Machine-readable hardware designs:
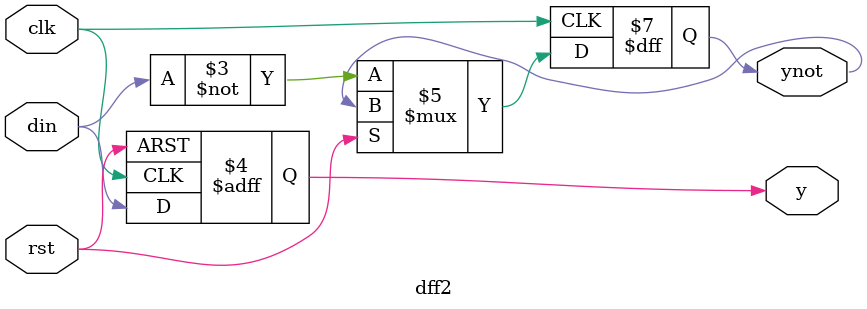
<source format=v>
`timescale 1ns / 1ps

module dff2(
    input din, rst, clk,
    output reg y,
    output reg ynot
    );
    
always@(posedge clk, posedge rst)
begin
    if (rst == 1)
    begin
        y <= 0;
    end
    
    else
    begin
        y  <= din;
        ynot <= ~din;
    end
end
endmodule

</source>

**DIRECTIONS FOR THIS TASK:** Except for pictures, copy the records above exactly.

**RESULT:**
<source format=v>
`timescale 1ns / 1ps

module dff2(
    input din, rst, clk,
    output reg y,
    output reg ynot
    );
    
always@(posedge clk, posedge rst)
begin
    if (rst == 1)
    begin
        y <= 0;
    end
    
    else
    begin
        y  <= din;
        ynot <= ~din;
    end
end
endmodule

</source>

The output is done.